[GIVEN RECORDS — start]
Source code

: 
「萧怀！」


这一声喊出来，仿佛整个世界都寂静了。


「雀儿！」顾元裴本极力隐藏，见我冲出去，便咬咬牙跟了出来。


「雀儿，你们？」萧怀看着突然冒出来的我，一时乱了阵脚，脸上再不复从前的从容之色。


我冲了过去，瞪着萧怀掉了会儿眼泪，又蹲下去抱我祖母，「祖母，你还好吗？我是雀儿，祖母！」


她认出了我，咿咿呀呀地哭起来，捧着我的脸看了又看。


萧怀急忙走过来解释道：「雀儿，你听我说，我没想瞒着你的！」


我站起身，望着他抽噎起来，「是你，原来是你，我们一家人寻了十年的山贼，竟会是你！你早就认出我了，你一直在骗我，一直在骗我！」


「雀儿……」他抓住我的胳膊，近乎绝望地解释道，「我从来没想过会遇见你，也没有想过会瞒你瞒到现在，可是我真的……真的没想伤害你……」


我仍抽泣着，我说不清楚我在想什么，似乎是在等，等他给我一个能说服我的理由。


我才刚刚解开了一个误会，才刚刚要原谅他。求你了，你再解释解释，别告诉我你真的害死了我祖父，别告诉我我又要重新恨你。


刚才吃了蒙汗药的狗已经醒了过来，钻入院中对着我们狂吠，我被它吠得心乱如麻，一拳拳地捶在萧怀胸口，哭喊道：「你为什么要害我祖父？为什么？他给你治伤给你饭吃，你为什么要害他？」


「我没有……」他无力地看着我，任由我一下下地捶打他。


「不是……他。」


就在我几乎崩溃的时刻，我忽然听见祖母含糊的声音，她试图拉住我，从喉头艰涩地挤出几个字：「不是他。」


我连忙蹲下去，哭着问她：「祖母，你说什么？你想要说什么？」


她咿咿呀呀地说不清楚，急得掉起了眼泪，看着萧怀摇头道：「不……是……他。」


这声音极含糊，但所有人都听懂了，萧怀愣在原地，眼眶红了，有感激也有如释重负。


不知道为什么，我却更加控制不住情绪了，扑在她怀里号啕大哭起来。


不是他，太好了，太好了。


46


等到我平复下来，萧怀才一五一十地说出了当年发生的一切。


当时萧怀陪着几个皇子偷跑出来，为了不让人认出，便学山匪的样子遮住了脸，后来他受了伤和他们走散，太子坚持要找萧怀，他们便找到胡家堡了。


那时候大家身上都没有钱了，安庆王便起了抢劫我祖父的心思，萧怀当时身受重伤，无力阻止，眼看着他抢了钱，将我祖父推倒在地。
[GIVEN RECORDS — finish]
WHAT NEEDS TO BE DONE: Transcribe the data above in its entirety, exactly.

COMPLETED EXERCISE:
Source code

: 
「萧怀！」


这一声喊出来，仿佛整个世界都寂静了。


「雀儿！」顾元裴本极力隐藏，见我冲出去，便咬咬牙跟了出来。


「雀儿，你们？」萧怀看着突然冒出来的我，一时乱了阵脚，脸上再不复从前的从容之色。


我冲了过去，瞪着萧怀掉了会儿眼泪，又蹲下去抱我祖母，「祖母，你还好吗？我是雀儿，祖母！」


她认出了我，咿咿呀呀地哭起来，捧着我的脸看了又看。


萧怀急忙走过来解释道：「雀儿，你听我说，我没想瞒着你的！」


我站起身，望着他抽噎起来，「是你，原来是你，我们一家人寻了十年的山贼，竟会是你！你早就认出我了，你一直在骗我，一直在骗我！」


「雀儿……」他抓住我的胳膊，近乎绝望地解释道，「我从来没想过会遇见你，也没有想过会瞒你瞒到现在，可是我真的……真的没想伤害你……」


我仍抽泣着，我说不清楚我在想什么，似乎是在等，等他给我一个能说服我的理由。


我才刚刚解开了一个误会，才刚刚要原谅他。求你了，你再解释解释，别告诉我你真的害死了我祖父，别告诉我我又要重新恨你。


刚才吃了蒙汗药的狗已经醒了过来，钻入院中对着我们狂吠，我被它吠得心乱如麻，一拳拳地捶在萧怀胸口，哭喊道：「你为什么要害我祖父？为什么？他给你治伤给你饭吃，你为什么要害他？」


「我没有……」他无力地看着我，任由我一下下地捶打他。


「不是……他。」


就在我几乎崩溃的时刻，我忽然听见祖母含糊的声音，她试图拉住我，从喉头艰涩地挤出几个字：「不是他。」


我连忙蹲下去，哭着问她：「祖母，你说什么？你想要说什么？」


她咿咿呀呀地说不清楚，急得掉起了眼泪，看着萧怀摇头道：「不……是……他。」


这声音极含糊，但所有人都听懂了，萧怀愣在原地，眼眶红了，有感激也有如释重负。


不知道为什么，我却更加控制不住情绪了，扑在她怀里号啕大哭起来。


不是他，太好了，太好了。


46


等到我平复下来，萧怀才一五一十地说出了当年发生的一切。


当时萧怀陪着几个皇子偷跑出来，为了不让人认出，便学山匪的样子遮住了脸，后来他受了伤和他们走散，太子坚持要找萧怀，他们便找到胡家堡了。


那时候大家身上都没有钱了，安庆王便起了抢劫我祖父的心思，萧怀当时身受重伤，无力阻止，眼看着他抢了钱，将我祖父推倒在地。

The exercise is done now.